En el callejón en penumbra, las figuras de Yedra, Dolça, Oier y Elías discuten qué pasos seguir ahora. El gigante judío mira sucesivamente a los rincones oscuros y al cielo, en busca de ayuda divina en esta noche infernal. El mozo navarro arrastra con descuido un cadáver mutilado, mientras la mercader da pasitos entre uno y otro intentando poner orden en sus ideas.
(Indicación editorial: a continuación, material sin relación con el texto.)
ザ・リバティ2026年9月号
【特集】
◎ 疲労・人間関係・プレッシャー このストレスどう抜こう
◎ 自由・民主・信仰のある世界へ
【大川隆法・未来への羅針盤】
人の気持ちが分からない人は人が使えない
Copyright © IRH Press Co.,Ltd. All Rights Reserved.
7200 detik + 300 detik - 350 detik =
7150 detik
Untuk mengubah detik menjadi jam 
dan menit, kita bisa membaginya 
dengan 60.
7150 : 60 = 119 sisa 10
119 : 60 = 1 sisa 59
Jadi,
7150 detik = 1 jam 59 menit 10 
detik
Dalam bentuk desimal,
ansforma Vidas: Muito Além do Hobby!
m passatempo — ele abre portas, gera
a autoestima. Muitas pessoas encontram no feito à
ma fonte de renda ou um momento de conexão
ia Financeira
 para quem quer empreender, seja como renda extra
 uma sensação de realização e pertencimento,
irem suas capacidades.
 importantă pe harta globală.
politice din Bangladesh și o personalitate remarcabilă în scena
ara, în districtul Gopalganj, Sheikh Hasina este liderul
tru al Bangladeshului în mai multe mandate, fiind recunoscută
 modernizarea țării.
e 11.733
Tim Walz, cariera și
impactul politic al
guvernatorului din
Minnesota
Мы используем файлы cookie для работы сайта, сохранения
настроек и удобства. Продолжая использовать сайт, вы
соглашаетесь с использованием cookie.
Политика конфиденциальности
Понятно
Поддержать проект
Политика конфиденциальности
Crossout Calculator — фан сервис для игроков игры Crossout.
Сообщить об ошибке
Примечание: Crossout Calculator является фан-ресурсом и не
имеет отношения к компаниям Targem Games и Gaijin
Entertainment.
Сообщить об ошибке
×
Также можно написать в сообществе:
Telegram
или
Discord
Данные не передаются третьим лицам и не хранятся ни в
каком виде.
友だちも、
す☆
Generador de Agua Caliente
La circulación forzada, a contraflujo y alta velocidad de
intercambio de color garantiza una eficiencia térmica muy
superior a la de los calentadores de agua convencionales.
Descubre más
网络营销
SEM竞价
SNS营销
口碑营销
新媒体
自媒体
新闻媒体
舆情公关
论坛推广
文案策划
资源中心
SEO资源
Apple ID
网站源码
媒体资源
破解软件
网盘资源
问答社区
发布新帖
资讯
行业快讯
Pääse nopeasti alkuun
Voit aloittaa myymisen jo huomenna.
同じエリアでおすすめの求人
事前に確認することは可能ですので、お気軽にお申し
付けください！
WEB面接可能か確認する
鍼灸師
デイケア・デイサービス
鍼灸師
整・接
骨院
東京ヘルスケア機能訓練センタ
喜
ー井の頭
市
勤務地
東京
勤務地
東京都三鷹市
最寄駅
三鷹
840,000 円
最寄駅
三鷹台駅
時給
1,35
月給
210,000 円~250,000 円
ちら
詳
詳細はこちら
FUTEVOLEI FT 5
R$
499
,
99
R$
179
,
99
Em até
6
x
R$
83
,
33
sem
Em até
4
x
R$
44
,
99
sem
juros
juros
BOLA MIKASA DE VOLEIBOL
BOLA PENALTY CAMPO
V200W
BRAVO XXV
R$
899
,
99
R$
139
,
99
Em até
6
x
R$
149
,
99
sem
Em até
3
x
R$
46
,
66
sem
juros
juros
Finalmente, los bastonazos de la diminuta bruja interrumpen el debate, y ponen al grupo en marcha.
Una contraventana se abre con una rendija en la casa de los Toñines cuando Yedra les hace saber, a chillidos, que el peligro ha pasado. La naricilla de la joven que huía se asoma. Musita un atemorizado Gr-gracias y vuelve a cerrar de golpe. No parece que los Toñines vayan a ser de gran ayuda en este momento.
Así pues, el grupo se pone en marcha hacia la plaza de nuevo, dirigidos por el ímpetu impertinente de la vieja vestida de negro. Un observador irónico podría pensar en un cuervo negro que camina seguido por sus polluelos, desorientados y titubeantes. Pero en este momento no hay nadie que pueda ver la escena. Y si la viera, no se atrevería a hacer esa comparación.
Cierro aquí esta escena y abro otra para darle un nuevo impulso a la partida.